Il y a des plaisirs qui éveillent, d’autres àqui consument. Et puis, il y a ceux qui tuent. Depuis quelques années, une étrange série de morts masculines après des rapports sexuels secoue l’opinion publique béninoise. Des décès survenus non pas dans l’intimité rassurante du foyer conjugal, mais dans des chambres d’hôtel, dans l’anonymat des liaisons extraconjugales. Des vies interrompues là où l’on attendait l’extase, et non l’agonie.
À chaque fait divers, les commentaires fusent. Certains rient, d’autres s’effraient, beaucoup accusent. On évoque la sorcellerie, la trahison, les femmes fatales, les décoctions maléfiques. L’homme, pourtant, est rarement questionné. Et encore moins la société qui, sans le dire, l’a poussé jusque-là.
Mourir après l’amour n’est pas un fait, c’est un symptôme. Celui d’une sexualité déformée par la performance, d’une virilité blessée qui s’ignore, d’une pression sociale qui pousse au-delà du raisonnable.
Pour le commun des mortels, un homme doit « assurer ». Il doit être fort, endurant, inlassable, capable de prouesses. Cette injonction, souvent intériorisée dès l’adolescence, devient avec l’âge un fardeau. Quand le corps fatigue, que le cœur vieillit ou que le stress affaiblit, l’homme cherche des solutions. Et c’est là que naît le danger.
Pilules bleues achetées sans ordonnance, potions aux origines douteuses, mélanges artisanaux vendus à la sauvette. Le marché des stimulants sexuels informels explose. Peu importe les risques, l’homme veut « tenir », briller, dominer. Et pourtant, dans bien des cas, ce cocktail devient un compte à rebours. L’effort de trop. Le sursaut de trop. La jouissance de trop.

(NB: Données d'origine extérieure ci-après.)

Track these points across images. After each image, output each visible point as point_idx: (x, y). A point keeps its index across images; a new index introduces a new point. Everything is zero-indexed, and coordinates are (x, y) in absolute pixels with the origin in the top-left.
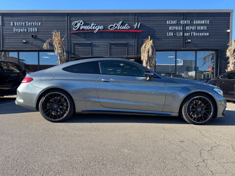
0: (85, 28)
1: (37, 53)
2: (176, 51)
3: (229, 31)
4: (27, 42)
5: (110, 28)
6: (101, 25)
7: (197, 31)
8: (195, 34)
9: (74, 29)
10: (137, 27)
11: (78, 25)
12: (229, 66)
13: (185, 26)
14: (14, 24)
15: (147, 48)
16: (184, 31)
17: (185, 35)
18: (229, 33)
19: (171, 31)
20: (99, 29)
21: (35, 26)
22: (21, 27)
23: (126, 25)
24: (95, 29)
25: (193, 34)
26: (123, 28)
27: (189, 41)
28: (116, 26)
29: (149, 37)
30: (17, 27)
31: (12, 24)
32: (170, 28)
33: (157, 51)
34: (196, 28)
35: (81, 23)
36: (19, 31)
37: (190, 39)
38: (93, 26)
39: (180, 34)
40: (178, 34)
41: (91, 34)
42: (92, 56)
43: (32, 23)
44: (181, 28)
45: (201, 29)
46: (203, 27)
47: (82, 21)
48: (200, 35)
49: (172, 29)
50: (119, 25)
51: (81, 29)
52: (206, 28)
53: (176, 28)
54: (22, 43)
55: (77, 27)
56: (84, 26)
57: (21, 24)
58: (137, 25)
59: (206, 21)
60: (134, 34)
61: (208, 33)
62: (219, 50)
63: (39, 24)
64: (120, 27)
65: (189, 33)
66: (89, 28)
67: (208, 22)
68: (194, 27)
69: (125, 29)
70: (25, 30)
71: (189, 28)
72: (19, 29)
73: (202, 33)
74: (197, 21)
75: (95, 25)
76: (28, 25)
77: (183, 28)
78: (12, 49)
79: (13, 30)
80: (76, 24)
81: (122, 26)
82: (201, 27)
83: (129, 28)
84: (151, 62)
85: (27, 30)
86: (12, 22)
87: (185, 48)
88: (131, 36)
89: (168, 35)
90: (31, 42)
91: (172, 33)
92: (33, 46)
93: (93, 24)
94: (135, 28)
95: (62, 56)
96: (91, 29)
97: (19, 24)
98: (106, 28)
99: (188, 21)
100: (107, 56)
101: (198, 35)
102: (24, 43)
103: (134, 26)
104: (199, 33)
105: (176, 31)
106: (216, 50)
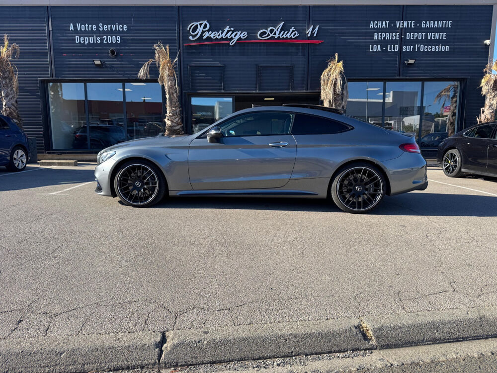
0: (212, 36)
1: (121, 84)
2: (385, 80)
3: (487, 42)
4: (102, 64)
5: (261, 35)
6: (242, 31)
7: (427, 42)
8: (423, 48)
9: (191, 38)
10: (312, 34)
11: (200, 30)
12: (483, 112)
13: (403, 31)
14: (75, 27)
15: (333, 77)
16: (402, 42)
17: (404, 50)
18: (487, 47)
19: (377, 42)
20: (240, 39)
21: (116, 33)
22: (89, 34)
23: (291, 30)
24: (232, 39)
25: (419, 48)
26: (284, 36)
27: (411, 61)
28: (272, 31)
29: (336, 55)
30: (83, 34)
31: (72, 28)
32: (376, 37)
33: (349, 80)
34: (426, 36)
35: (205, 26)
36: (86, 43)
37: (412, 58)
38: (228, 32)
39: (394, 49)
40: (391, 49)
41: (225, 48)
42: (225, 90)
43: (111, 26)
44: (396, 36)
45: (434, 37)
46: (440, 35)
47: (206, 22)
48: (433, 50)
49: (379, 39)
50: (277, 30)
51: (205, 38)
52: (444, 36)
53: (388, 36)
54: (92, 64)
55: (197, 34)
56: (210, 32)
57: (88, 29)
58: (313, 29)
59: (446, 23)
60: (307, 48)
61: (447, 47)
62: (466, 79)
63: (124, 28)
64: (279, 34)
65: (412, 47)
66: (220, 37)
67: (449, 24)
68: (422, 35)
69: (289, 37)
70: (97, 40)
71: (412, 36)
72: (86, 38)
73: (437, 47)
74: (428, 22)
75: (231, 30)
76: (103, 29)
77: (400, 35)
78: (75, 78)
79: (75, 40)
80: (196, 28)
81: (283, 32)
82: (435, 35)
83: (296, 35)
84: (338, 104)
85: (102, 40)
86: (71, 24)
87: (403, 76)
88: (300, 51)
89: (371, 50)
90: (110, 64)
91: (379, 46)
92: (113, 71)
93: (227, 29)
94: (309, 35)
95: (173, 92)
96: (224, 37)
97: (85, 27)
98: (252, 36)
99: (411, 23)
100: (254, 92)
101: (429, 50)
102: (97, 65)
103: (307, 33)
104: (430, 47)
105: (387, 42)
106: (461, 80)
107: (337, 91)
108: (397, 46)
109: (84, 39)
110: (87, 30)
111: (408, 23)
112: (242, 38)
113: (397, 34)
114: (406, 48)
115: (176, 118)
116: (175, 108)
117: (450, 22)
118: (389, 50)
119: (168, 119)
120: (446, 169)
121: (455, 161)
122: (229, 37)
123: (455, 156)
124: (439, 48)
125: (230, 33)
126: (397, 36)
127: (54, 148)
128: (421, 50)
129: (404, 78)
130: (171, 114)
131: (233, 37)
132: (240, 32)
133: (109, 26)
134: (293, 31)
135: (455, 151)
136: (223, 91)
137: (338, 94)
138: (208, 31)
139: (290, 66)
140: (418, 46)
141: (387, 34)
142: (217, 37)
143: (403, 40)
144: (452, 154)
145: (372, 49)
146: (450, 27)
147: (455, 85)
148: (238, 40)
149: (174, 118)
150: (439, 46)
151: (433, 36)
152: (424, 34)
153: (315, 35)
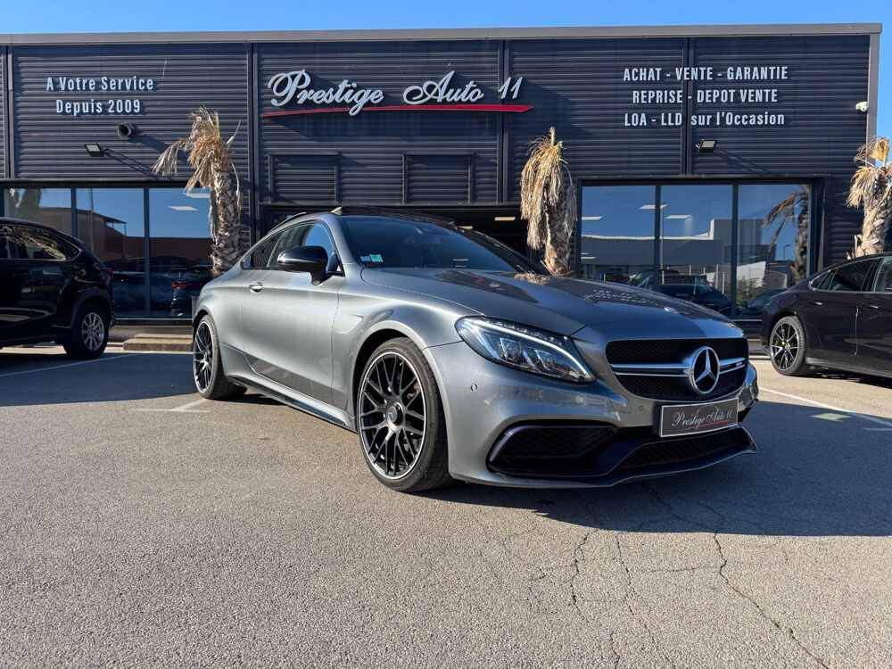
0: (315, 98)
1: (141, 191)
2: (658, 182)
3: (862, 106)
4: (102, 152)
5: (410, 96)
6: (373, 88)
7: (739, 107)
8: (731, 119)
9: (274, 102)
10: (510, 93)
11: (291, 87)
12: (860, 243)
13: (692, 87)
15: (542, 174)
16: (690, 108)
18: (862, 115)
19: (639, 108)
20: (369, 103)
21: (133, 94)
22: (83, 95)
23: (468, 87)
24: (353, 103)
25: (723, 120)
26: (455, 98)
27: (708, 144)
28: (430, 88)
29: (553, 132)
30: (70, 96)
31: (50, 85)
32: (635, 98)
34: (737, 95)
35: (302, 80)
36: (75, 112)
37: (708, 138)
38: (346, 90)
39: (673, 121)
40: (666, 121)
41: (339, 120)
42: (341, 201)
43: (124, 81)
44: (676, 96)
45: (753, 98)
46: (764, 94)
47: (304, 72)
48: (752, 122)
49: (643, 101)
50: (441, 87)
51: (300, 102)
52: (773, 95)
53: (659, 96)
54: (85, 153)
55: (287, 95)
56: (312, 91)
57: (81, 86)
58: (511, 85)
59: (775, 71)
60: (499, 121)
61: (781, 117)
62: (822, 178)
63: (148, 84)
64: (446, 93)
65: (709, 117)
66: (331, 100)
67: (783, 73)
68: (729, 94)
69: (463, 100)
70: (95, 107)
71: (708, 96)
72: (75, 104)
73: (760, 117)
74: (739, 69)
75: (352, 88)
76: (109, 86)
77: (685, 95)
78: (52, 180)
79: (55, 107)
80: (285, 82)
81: (451, 91)
82: (754, 93)
83: (479, 97)
84: (557, 226)
85: (105, 107)
86: (50, 80)
87: (693, 173)
88: (487, 126)
89: (626, 124)
90: (120, 153)
91: (643, 115)
92: (125, 164)
93: (344, 84)
94: (504, 96)
95: (226, 202)
96: (338, 101)
97: (75, 83)
98: (392, 98)
99: (705, 71)
100: (397, 204)
101: (745, 123)
102: (93, 154)
103: (500, 91)
104: (745, 116)
105: (659, 108)
106: (814, 182)
108: (679, 116)
109: (72, 106)
110: (79, 89)
111: (699, 71)
112: (372, 101)
113: (679, 92)
114: (697, 120)
115: (231, 253)
116: (231, 232)
117: (783, 68)
118: (663, 124)
119: (216, 255)
120: (777, 358)
121: (794, 342)
122: (348, 101)
123: (792, 329)
124: (764, 119)
125: (351, 92)
126: (679, 96)
128: (727, 122)
129: (696, 176)
130: (221, 245)
131: (356, 101)
132: (369, 91)
133: (120, 81)
134: (472, 89)
135: (792, 321)
136: (336, 202)
138: (308, 89)
139: (468, 156)
140: (721, 114)
141: (658, 92)
142: (325, 99)
143: (690, 103)
145: (630, 121)
146: (783, 77)
148: (365, 105)
149: (227, 252)
150: (764, 114)
151: (750, 95)
152: (732, 91)
153: (515, 96)
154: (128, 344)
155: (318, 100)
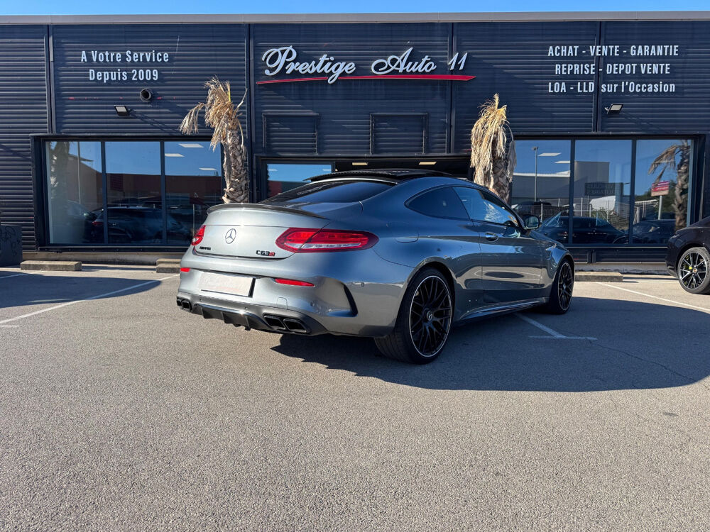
0: (300, 69)
1: (158, 144)
2: (573, 138)
4: (128, 112)
5: (377, 68)
6: (347, 61)
7: (640, 78)
8: (633, 87)
9: (267, 72)
10: (457, 66)
11: (281, 60)
13: (601, 61)
14: (89, 56)
15: (491, 130)
16: (600, 78)
17: (604, 90)
19: (561, 78)
20: (344, 73)
21: (152, 65)
22: (111, 66)
23: (424, 60)
24: (331, 73)
25: (626, 88)
26: (413, 69)
27: (616, 108)
28: (393, 61)
29: (497, 97)
30: (100, 66)
31: (84, 57)
32: (558, 70)
33: (517, 137)
34: (638, 68)
35: (290, 55)
36: (105, 80)
37: (616, 103)
38: (325, 62)
39: (587, 89)
40: (582, 89)
41: (320, 87)
42: (320, 153)
43: (145, 55)
44: (589, 68)
45: (651, 71)
46: (659, 67)
47: (290, 48)
48: (650, 90)
49: (563, 73)
50: (402, 60)
51: (288, 72)
52: (667, 68)
53: (577, 68)
54: (115, 113)
55: (277, 67)
56: (298, 64)
57: (109, 59)
58: (459, 59)
59: (669, 49)
60: (448, 88)
61: (672, 86)
62: (705, 135)
63: (165, 57)
64: (406, 65)
65: (616, 86)
66: (313, 70)
67: (674, 50)
68: (632, 67)
69: (420, 71)
70: (122, 76)
71: (615, 69)
72: (105, 73)
73: (656, 86)
74: (640, 47)
75: (330, 61)
76: (132, 59)
77: (597, 68)
78: (86, 134)
79: (89, 75)
80: (275, 58)
81: (410, 63)
82: (652, 67)
83: (432, 68)
84: (499, 174)
85: (130, 76)
86: (84, 53)
87: (602, 131)
88: (439, 91)
89: (550, 91)
90: (141, 113)
91: (563, 84)
92: (146, 123)
93: (324, 58)
94: (452, 68)
95: (236, 154)
96: (319, 72)
97: (105, 56)
98: (363, 69)
99: (614, 49)
100: (366, 155)
101: (644, 91)
102: (121, 114)
103: (450, 63)
104: (644, 85)
105: (576, 79)
106: (696, 138)
107: (499, 152)
108: (592, 84)
109: (103, 74)
110: (107, 60)
111: (609, 49)
112: (347, 72)
113: (592, 65)
114: (606, 88)
115: (239, 195)
116: (240, 179)
117: (675, 47)
118: (579, 91)
119: (228, 197)
120: (684, 280)
121: (702, 267)
122: (327, 72)
123: (700, 257)
124: (659, 87)
125: (329, 64)
126: (592, 69)
127: (52, 242)
128: (630, 90)
129: (604, 133)
130: (232, 189)
131: (333, 71)
132: (344, 63)
133: (142, 54)
134: (427, 62)
136: (316, 154)
137: (500, 158)
138: (295, 61)
139: (423, 116)
140: (625, 84)
141: (575, 65)
142: (308, 70)
143: (601, 74)
144: (694, 255)
145: (553, 89)
146: (675, 54)
147: (683, 146)
148: (340, 75)
149: (236, 194)
150: (659, 84)
151: (649, 68)
152: (634, 65)
153: (461, 68)
154: (160, 268)
155: (303, 71)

Le dernier drame en date, survenu à Parakou, en témoigne. Un homme retrouvé mort après une nuit avec une jeune femme. Aucun signe de violence. Juste un cœur qui a cédé. Une vie qui s’est arrêtée là où elle croyait s’offrir un supplément de vigueur. Un autre épisode, presque silencieux.

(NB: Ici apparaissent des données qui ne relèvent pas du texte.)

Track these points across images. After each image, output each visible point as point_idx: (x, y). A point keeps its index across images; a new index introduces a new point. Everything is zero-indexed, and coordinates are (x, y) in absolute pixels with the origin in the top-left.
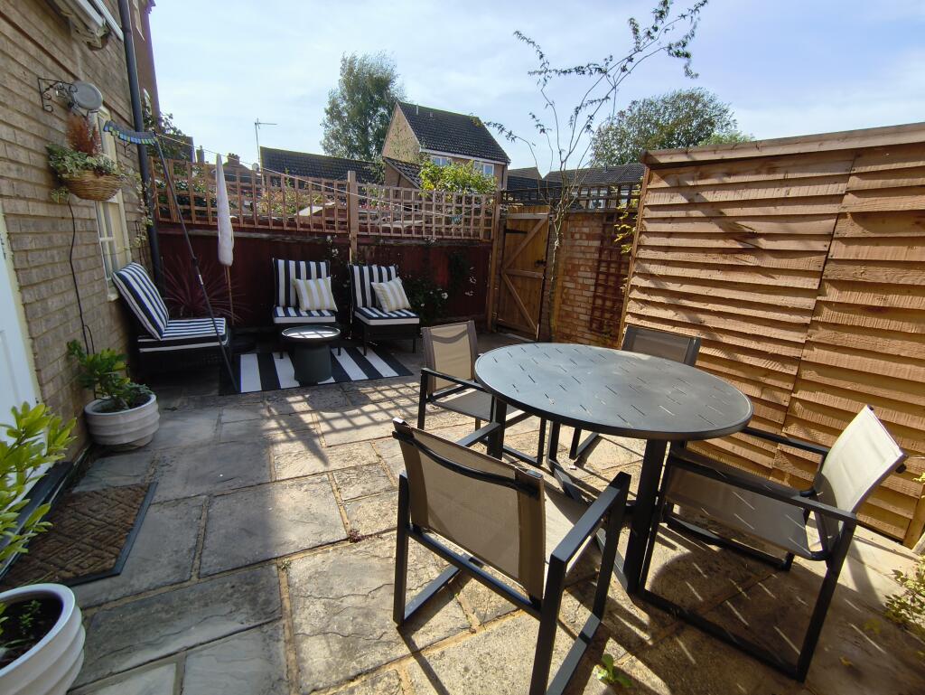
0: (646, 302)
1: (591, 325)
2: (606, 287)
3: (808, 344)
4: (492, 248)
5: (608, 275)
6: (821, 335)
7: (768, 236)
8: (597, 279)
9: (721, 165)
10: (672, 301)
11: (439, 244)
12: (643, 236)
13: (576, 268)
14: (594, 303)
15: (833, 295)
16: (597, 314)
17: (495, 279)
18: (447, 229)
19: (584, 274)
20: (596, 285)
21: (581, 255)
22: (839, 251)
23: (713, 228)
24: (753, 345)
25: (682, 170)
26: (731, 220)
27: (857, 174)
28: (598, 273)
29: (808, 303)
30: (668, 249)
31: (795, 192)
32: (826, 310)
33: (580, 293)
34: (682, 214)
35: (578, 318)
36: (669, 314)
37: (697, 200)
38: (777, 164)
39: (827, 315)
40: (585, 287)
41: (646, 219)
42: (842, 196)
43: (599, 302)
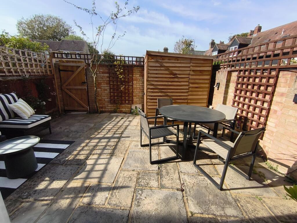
0: (153, 92)
1: (111, 102)
2: (114, 89)
3: (189, 95)
4: (54, 79)
5: (114, 85)
6: (190, 93)
7: (179, 74)
8: (110, 87)
9: (167, 57)
10: (160, 91)
11: (30, 78)
12: (149, 74)
13: (100, 84)
14: (110, 95)
15: (191, 85)
16: (112, 98)
17: (59, 91)
18: (32, 70)
19: (104, 85)
20: (110, 89)
21: (101, 79)
22: (191, 77)
23: (167, 72)
24: (179, 98)
25: (157, 57)
26: (171, 71)
27: (192, 63)
28: (110, 85)
29: (187, 87)
30: (156, 78)
31: (182, 65)
32: (190, 88)
33: (104, 92)
34: (159, 69)
35: (105, 100)
36: (160, 94)
37: (163, 65)
38: (179, 59)
39: (190, 89)
40: (105, 90)
41: (149, 70)
42: (190, 67)
43: (112, 94)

Mais un silence qui masque à suffisance la réalité. Des hommes qui n’osent pas dire qu’ils sont fatigués. Qui ont honte de ne plus « tenir la distance ». Qui vivent leur sexualité comme une compétition, un test de virilité permanent. Dans une société qui se moque de leurs failles, glorifie les « performeurs » et tourne en dérision les faiblesses, la parole masculine devient rare. Et le silence, lui, devient mortel.

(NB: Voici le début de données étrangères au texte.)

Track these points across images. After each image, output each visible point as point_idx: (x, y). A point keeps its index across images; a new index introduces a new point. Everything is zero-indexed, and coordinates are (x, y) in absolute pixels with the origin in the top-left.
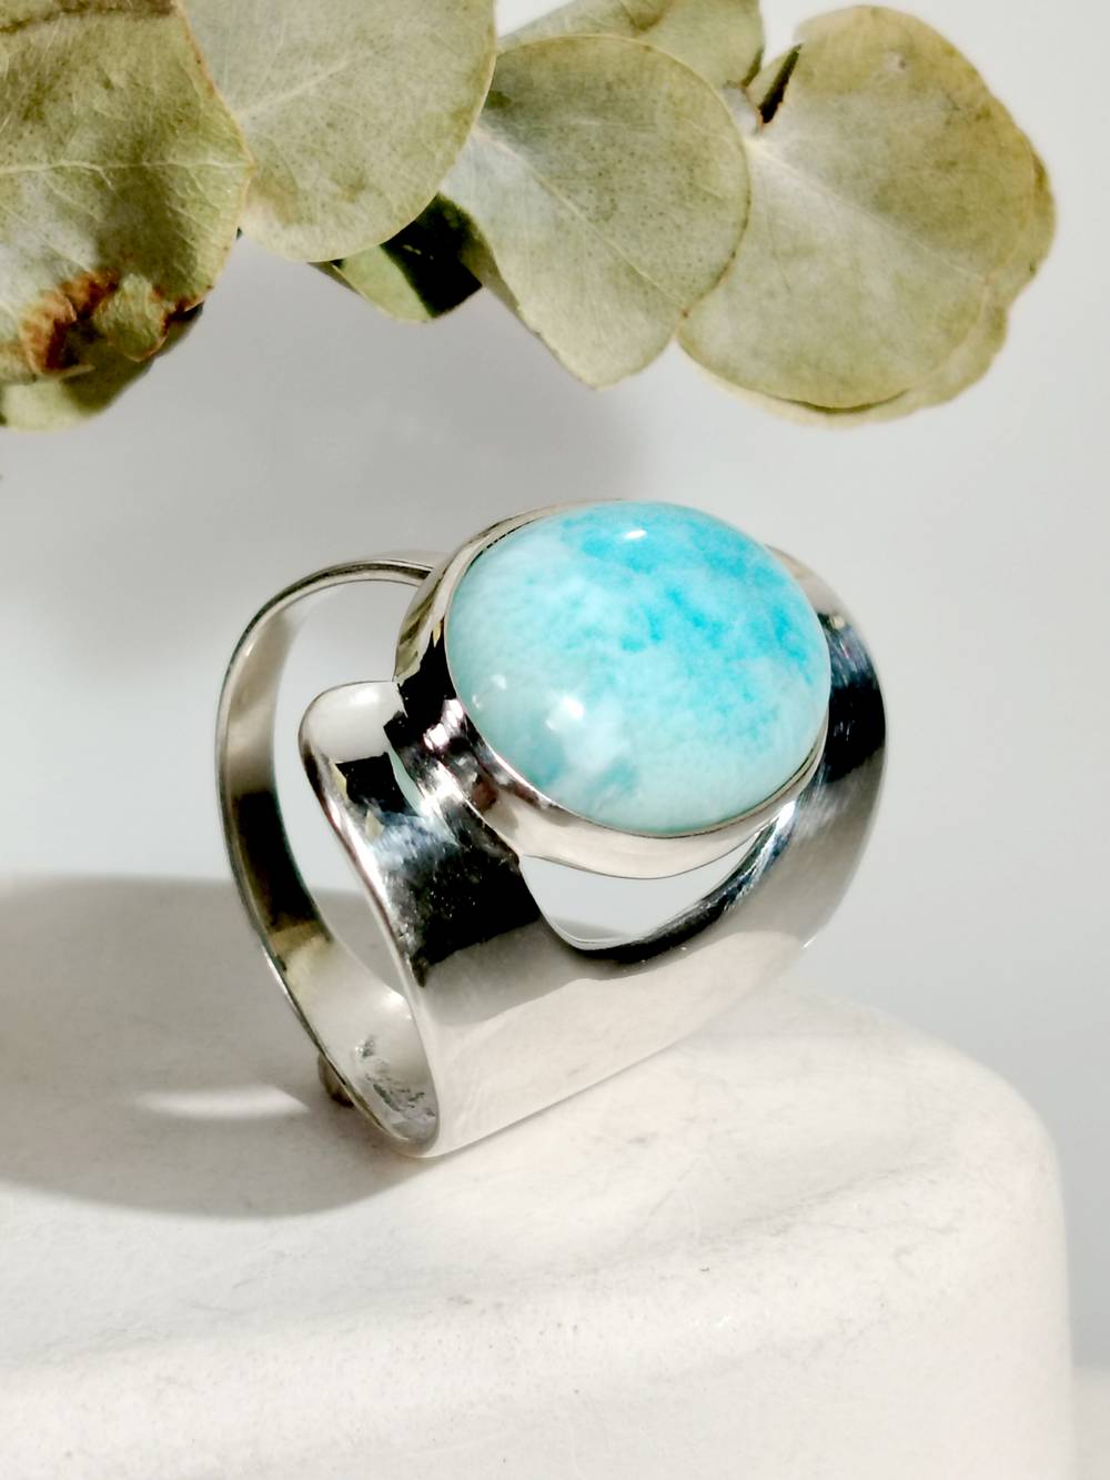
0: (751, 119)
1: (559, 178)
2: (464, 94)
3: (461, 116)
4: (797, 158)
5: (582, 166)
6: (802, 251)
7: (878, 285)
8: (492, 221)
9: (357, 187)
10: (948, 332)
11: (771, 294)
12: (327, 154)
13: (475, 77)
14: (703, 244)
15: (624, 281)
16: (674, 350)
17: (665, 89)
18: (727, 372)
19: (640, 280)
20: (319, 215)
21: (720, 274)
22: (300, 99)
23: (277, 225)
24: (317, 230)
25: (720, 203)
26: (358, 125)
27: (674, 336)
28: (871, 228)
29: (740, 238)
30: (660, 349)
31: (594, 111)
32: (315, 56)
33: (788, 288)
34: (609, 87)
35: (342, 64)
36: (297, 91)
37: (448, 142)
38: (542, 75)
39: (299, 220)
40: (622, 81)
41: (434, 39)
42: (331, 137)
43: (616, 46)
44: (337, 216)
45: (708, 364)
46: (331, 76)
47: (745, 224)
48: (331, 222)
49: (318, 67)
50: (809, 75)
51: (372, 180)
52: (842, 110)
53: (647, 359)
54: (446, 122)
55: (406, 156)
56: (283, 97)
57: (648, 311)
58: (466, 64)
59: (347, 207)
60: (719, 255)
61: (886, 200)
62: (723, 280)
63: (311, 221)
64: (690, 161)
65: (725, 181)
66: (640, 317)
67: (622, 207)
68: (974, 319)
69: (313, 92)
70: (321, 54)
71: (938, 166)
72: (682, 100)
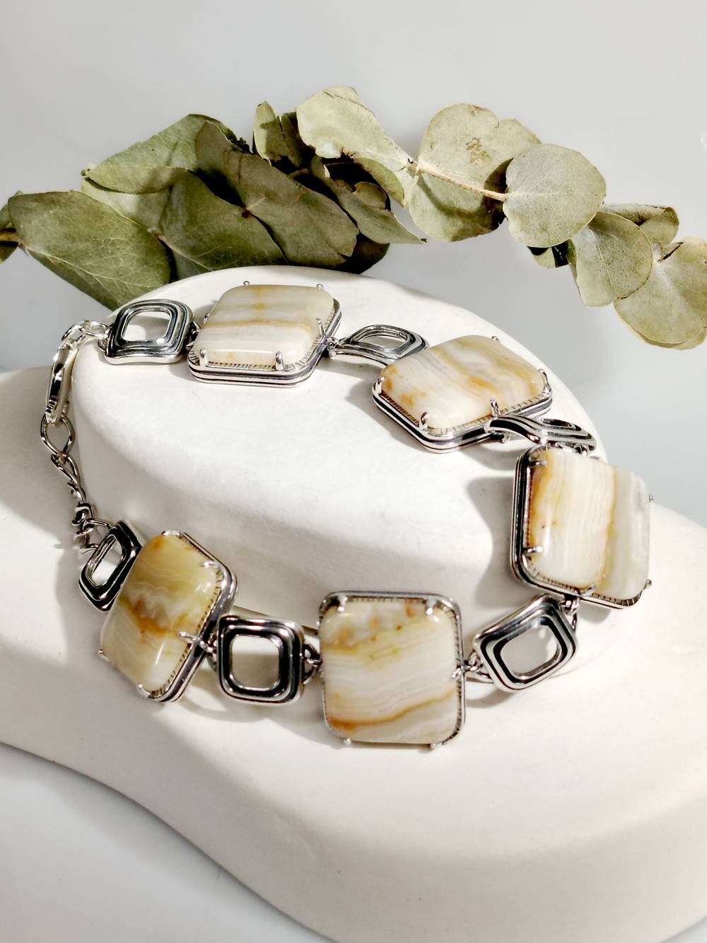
0: (659, 257)
1: (602, 247)
2: (584, 220)
3: (580, 225)
4: (668, 272)
5: (609, 247)
6: (658, 296)
7: (675, 314)
8: (580, 249)
9: (544, 229)
10: (687, 334)
11: (644, 302)
12: (541, 217)
13: (587, 217)
14: (631, 283)
15: (606, 282)
16: (612, 305)
17: (639, 240)
18: (624, 317)
19: (610, 284)
20: (531, 232)
21: (632, 292)
22: (541, 197)
23: (519, 229)
24: (528, 236)
25: (640, 275)
26: (553, 213)
27: (613, 303)
28: (678, 297)
29: (641, 286)
30: (608, 304)
31: (618, 236)
32: (552, 187)
33: (650, 303)
34: (624, 232)
35: (556, 193)
36: (541, 195)
37: (573, 230)
38: (608, 221)
39: (525, 231)
40: (628, 232)
41: (584, 199)
42: (544, 212)
43: (630, 224)
44: (535, 235)
45: (619, 312)
46: (553, 195)
47: (644, 284)
48: (533, 236)
49: (551, 191)
50: (680, 253)
51: (549, 230)
52: (685, 266)
53: (602, 305)
54: (575, 224)
55: (560, 228)
56: (538, 194)
57: (609, 293)
58: (588, 212)
59: (540, 234)
60: (633, 288)
61: (685, 294)
62: (632, 294)
63: (528, 233)
64: (638, 262)
65: (644, 270)
66: (606, 293)
67: (614, 263)
68: (695, 334)
69: (546, 197)
70: (554, 187)
71: (703, 292)
72: (642, 245)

Il faut briser ce silence. Sortir du fantasme collectif selon lequel l’homme est un roc insensible. Repenser la sexualité comme un espace de complicité, non de prouesse. Parler santé, consulter, déconstruire les mythes. Rappeler que l’acte sexuel n’est pas une épreuve olympique mais un partage humain, fragile, sensible.
Et surtout, dire aux hommes qu’ils ont le droit de ne pas être des machines. Qu’ils ont le droit à l’épuisement, au doute, à la tendresse, au soin. Qu’aucun orgasme ne vaut une crise cardiaque. Et qu’aucune démonstration de puissance ne mérite une place au cimetière.
Il est temps de comprendre que le sexe ne devrait jamais être une sentence.
Car nous devons admettre qu’il ne sert à rien de mourir dans le plaisir. Il faut plutôt travailler à vivre une vie paisible avec sa femme au foyer, dans la compréhension et le dialogue.